The year-long rally that lifted the naira to a more than seven-month high has been driven by stronger oil exports.

But Citi cautioned that weaker oil prices next year could weigh on Nigeria’s foreign exchange earnings and amplify pressure on the currency.

His projection is a sharp contrast to the performance of the naira in both the official and unofficial markets.

Data shows that the naira strengthened slightly on Wednesday, September 24, to close at N1,488.56/$1 in the Nigerian Foreign Exchange Market (NFEM).

Latest exchange rate is a 36 kobo or 0.02% appreciation against the United States dollar compared with Tuesday’s rate of N1,488.92/$1.

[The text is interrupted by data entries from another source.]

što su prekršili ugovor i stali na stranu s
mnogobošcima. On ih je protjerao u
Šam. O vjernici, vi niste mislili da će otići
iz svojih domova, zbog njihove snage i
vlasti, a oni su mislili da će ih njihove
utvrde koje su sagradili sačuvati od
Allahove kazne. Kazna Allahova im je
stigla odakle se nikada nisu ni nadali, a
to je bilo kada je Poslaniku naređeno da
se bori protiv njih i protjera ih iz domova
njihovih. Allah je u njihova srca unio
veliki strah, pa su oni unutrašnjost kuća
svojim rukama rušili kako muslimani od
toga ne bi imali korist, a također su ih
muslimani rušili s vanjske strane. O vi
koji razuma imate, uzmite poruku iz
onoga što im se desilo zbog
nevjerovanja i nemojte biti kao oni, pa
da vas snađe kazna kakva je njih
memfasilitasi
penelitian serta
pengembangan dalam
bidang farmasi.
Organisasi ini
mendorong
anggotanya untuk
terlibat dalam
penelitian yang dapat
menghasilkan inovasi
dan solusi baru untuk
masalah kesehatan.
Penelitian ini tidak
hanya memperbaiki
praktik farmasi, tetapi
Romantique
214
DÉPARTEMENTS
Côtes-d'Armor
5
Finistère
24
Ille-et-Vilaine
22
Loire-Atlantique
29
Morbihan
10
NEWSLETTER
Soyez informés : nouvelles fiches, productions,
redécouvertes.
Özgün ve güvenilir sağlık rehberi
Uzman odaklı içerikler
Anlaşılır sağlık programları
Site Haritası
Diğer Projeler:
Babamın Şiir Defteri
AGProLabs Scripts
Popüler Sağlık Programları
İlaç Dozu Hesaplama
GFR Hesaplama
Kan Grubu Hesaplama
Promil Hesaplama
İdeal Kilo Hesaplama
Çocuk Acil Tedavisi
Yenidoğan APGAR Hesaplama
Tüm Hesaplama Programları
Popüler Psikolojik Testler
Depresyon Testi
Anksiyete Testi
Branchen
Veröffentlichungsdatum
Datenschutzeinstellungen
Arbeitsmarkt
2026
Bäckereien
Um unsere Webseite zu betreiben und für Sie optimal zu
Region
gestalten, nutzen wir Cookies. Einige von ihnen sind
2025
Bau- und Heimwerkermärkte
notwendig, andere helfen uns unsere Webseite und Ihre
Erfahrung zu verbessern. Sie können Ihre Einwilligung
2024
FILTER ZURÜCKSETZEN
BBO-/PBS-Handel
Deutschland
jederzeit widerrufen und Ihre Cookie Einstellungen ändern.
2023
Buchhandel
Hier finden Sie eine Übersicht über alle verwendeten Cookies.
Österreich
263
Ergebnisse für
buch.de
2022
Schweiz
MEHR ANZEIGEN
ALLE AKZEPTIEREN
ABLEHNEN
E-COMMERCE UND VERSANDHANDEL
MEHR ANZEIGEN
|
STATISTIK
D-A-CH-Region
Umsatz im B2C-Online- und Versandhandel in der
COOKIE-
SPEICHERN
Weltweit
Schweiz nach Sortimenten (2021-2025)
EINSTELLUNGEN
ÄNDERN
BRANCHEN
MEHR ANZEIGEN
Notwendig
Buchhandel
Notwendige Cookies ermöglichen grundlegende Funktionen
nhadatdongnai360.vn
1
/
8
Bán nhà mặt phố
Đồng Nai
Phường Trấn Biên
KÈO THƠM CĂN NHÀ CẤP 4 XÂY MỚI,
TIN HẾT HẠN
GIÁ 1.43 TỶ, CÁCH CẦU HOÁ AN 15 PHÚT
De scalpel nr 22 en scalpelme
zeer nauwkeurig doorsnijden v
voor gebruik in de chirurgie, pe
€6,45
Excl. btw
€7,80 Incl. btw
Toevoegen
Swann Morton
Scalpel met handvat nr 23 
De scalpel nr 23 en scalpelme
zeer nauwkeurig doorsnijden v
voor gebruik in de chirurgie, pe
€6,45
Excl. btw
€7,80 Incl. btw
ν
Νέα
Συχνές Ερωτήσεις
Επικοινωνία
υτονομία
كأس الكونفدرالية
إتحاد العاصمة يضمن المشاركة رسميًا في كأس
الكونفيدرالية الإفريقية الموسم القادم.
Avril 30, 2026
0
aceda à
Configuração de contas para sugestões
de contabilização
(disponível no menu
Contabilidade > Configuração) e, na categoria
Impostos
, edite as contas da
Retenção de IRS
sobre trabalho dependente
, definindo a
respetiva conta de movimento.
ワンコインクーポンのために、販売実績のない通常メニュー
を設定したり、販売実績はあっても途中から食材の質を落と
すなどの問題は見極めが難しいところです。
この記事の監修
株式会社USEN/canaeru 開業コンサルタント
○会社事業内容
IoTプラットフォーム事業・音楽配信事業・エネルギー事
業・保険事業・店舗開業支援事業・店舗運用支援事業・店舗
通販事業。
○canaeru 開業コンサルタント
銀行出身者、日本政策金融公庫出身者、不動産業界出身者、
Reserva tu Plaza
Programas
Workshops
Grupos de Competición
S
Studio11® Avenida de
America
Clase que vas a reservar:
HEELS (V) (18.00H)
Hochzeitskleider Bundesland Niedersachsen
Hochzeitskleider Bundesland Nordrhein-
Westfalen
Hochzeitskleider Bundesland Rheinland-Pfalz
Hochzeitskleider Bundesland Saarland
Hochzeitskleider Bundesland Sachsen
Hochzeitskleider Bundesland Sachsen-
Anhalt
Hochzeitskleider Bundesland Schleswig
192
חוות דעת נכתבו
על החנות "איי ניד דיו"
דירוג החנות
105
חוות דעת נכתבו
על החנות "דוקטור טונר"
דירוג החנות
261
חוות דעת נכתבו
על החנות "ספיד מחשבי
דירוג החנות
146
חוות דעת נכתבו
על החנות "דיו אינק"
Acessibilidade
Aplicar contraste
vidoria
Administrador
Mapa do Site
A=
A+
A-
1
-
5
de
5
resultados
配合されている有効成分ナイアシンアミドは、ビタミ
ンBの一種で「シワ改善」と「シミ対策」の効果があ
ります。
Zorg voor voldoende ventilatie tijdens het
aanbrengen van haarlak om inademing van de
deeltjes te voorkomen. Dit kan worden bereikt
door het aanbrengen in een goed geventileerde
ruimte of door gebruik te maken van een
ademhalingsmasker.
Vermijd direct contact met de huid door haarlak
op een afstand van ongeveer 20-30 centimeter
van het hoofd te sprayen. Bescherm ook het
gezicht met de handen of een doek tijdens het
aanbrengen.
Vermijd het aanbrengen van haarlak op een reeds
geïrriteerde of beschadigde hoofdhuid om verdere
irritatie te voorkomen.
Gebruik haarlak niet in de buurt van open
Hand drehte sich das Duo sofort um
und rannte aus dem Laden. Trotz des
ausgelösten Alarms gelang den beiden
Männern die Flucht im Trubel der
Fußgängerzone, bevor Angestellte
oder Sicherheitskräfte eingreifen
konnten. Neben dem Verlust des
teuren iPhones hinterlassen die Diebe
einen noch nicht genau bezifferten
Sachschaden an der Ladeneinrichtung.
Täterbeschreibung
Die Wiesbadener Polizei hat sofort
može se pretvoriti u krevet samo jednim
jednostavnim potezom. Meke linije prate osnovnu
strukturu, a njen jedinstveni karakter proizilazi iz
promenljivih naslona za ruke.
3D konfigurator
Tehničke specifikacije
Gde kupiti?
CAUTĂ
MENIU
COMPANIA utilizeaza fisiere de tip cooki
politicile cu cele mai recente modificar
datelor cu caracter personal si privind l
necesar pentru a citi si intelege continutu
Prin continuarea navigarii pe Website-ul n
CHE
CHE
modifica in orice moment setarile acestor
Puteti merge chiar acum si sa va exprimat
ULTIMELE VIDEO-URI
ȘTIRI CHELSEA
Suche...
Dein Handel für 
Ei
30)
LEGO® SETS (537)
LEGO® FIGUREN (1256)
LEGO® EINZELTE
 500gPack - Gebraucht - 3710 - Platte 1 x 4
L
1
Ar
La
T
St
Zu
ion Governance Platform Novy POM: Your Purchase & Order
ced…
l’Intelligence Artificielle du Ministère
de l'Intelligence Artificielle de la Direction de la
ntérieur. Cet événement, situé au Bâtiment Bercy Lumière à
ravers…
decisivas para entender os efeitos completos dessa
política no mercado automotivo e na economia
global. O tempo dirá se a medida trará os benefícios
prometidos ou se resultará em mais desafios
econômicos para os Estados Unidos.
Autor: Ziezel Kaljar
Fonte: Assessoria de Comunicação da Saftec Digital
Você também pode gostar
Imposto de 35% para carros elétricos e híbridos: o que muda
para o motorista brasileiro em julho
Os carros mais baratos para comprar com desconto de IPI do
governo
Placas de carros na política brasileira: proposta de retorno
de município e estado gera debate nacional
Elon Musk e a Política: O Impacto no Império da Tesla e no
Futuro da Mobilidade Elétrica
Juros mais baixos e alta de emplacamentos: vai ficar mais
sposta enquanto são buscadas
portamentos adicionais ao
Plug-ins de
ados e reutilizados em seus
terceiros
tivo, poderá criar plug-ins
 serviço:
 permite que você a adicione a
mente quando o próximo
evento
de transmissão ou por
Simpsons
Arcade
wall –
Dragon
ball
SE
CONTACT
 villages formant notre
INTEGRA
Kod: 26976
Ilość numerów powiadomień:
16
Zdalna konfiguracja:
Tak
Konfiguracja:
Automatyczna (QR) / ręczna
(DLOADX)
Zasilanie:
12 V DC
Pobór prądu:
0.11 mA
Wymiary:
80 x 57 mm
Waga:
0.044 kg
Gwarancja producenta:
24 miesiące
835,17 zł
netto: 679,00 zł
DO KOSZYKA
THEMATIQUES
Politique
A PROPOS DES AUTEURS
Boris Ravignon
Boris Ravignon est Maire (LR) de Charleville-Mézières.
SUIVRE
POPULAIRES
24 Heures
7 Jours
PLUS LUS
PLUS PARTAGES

The naira also appreciated against other major currencies in the same window. It gained N10.29 against the pound sterling to close at N2,001.08/£1, up from N2,011.37/£1 the previous day.

While against the euro, it improved by N7.07, settling at N1,747.28/€1 compared with Tuesday’s N1,754.35/€1.

CBN cut MPC rate, Oil prices

The Central Bank of Nigeria on Tuesday, cut key interest rates by 50 basis points to 27%, the first reduction in five years, as inflation begins to taper.
It also signaled further cuts if the disinflationary trend is sustained.

Inflation in Africa’s top crude oil producer slowed for the fifth straight month in August, dropping to 20.12 percent from 21.9 percent in July, supported by easing food and energy costs after months of sharp increases.